(Web interface edit records)
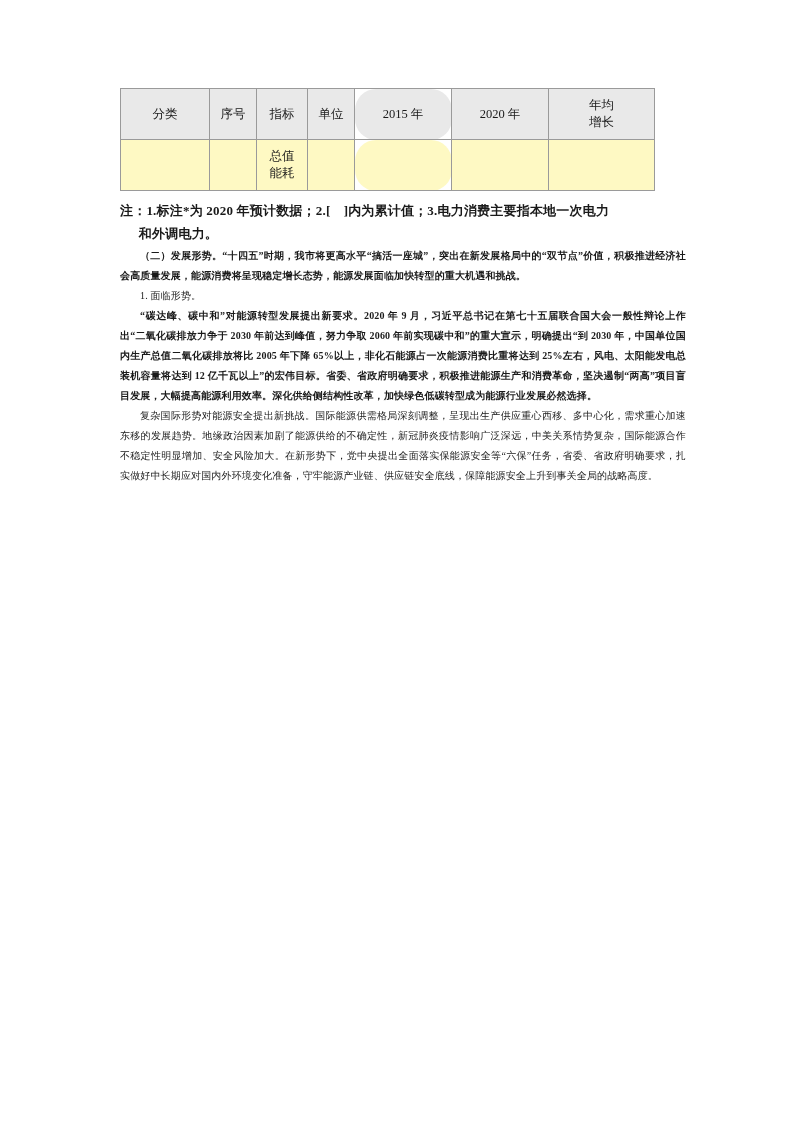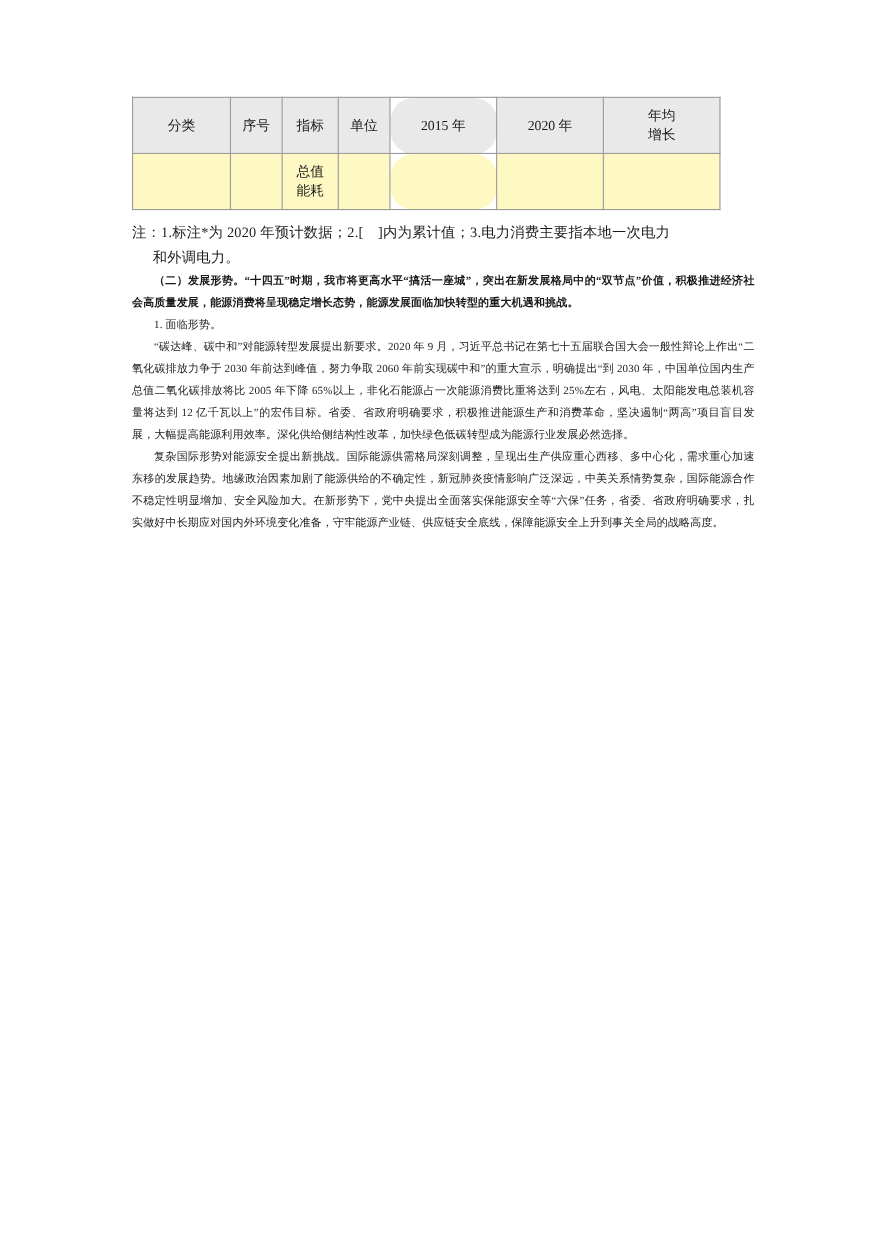--- a/index.html
+++ b/index.html
@@ -70,6 +70,7 @@
     font-size: 13px;
     line-height: 1.75;
     letter-spacing: 0.2px;
+    font-weight: bold;
   }
   .note .line2 {
     display: block;

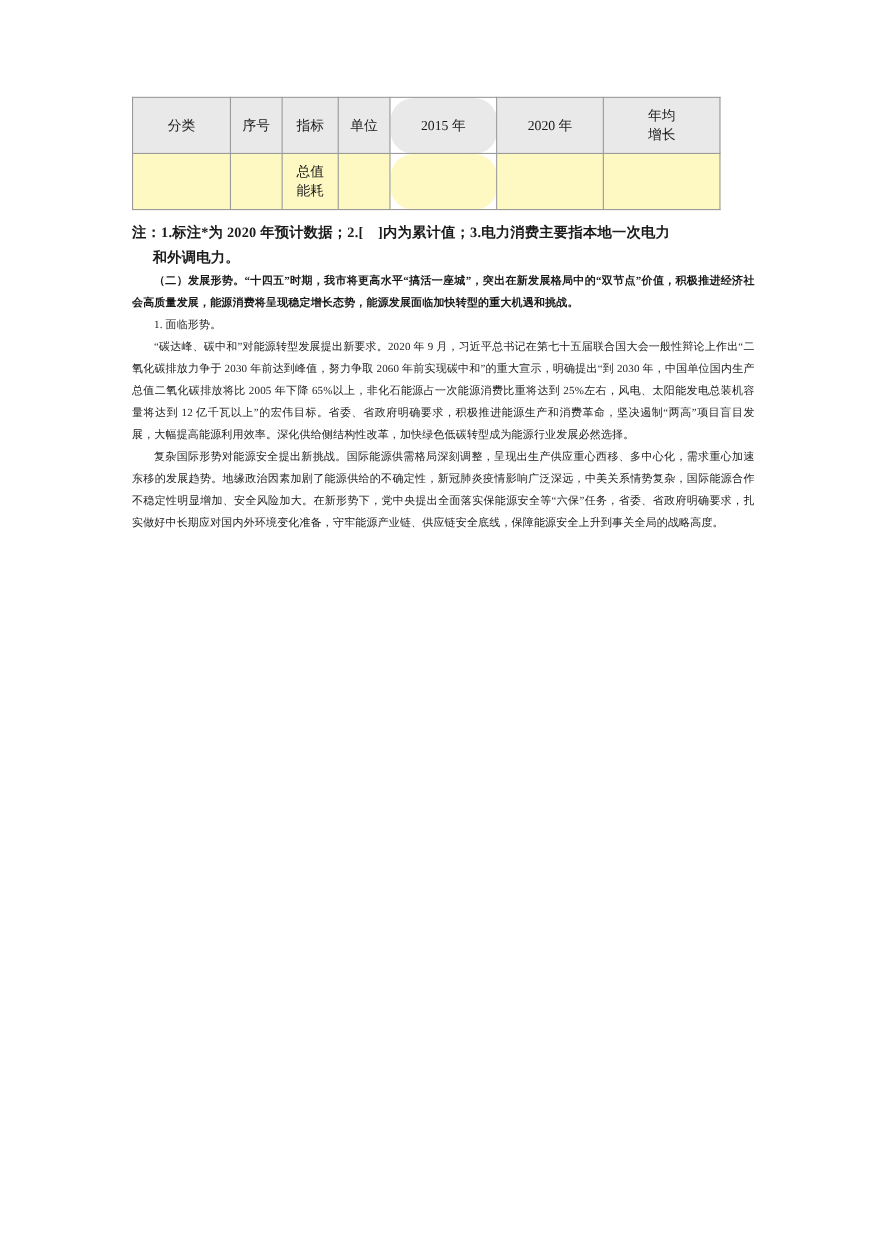--- a/index.html
+++ b/index.html
@@ -89,7 +89,7 @@
   .indent2 { text-indent: 2em; }
   .gap-lg { margin-top: 26px; }
   .gap-md { margin-top: 20px; }
-  .gap-sm { margin-top: 2px; }
+  .gap-sm { margin-top: 2px; font-weight: bold; }
   .bold { font-weight: bold; }
 </style>
 </head>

* [WHAT TO WORK ON]
The answer is the entries above, given again exactly, with no pictures among them.

* [ANSWER FOR THE TASK]
--- a/index.html
+++ b/index.html
@@ -70,6 +70,7 @@
     font-size: 13px;
     line-height: 1.75;
     letter-spacing: 0.2px;
+    font-weight: bold;
   }
   .note .line2 {
     display: block;

--- a/index.html
+++ b/index.html
@@ -89,7 +89,7 @@
   .indent2 { text-indent: 2em; }
   .gap-lg { margin-top: 26px; }
   .gap-md { margin-top: 20px; }
-  .gap-sm { margin-top: 2px; }
+  .gap-sm { margin-top: 2px; font-weight: bold; }
   .bold { font-weight: bold; }
 </style>
 </head>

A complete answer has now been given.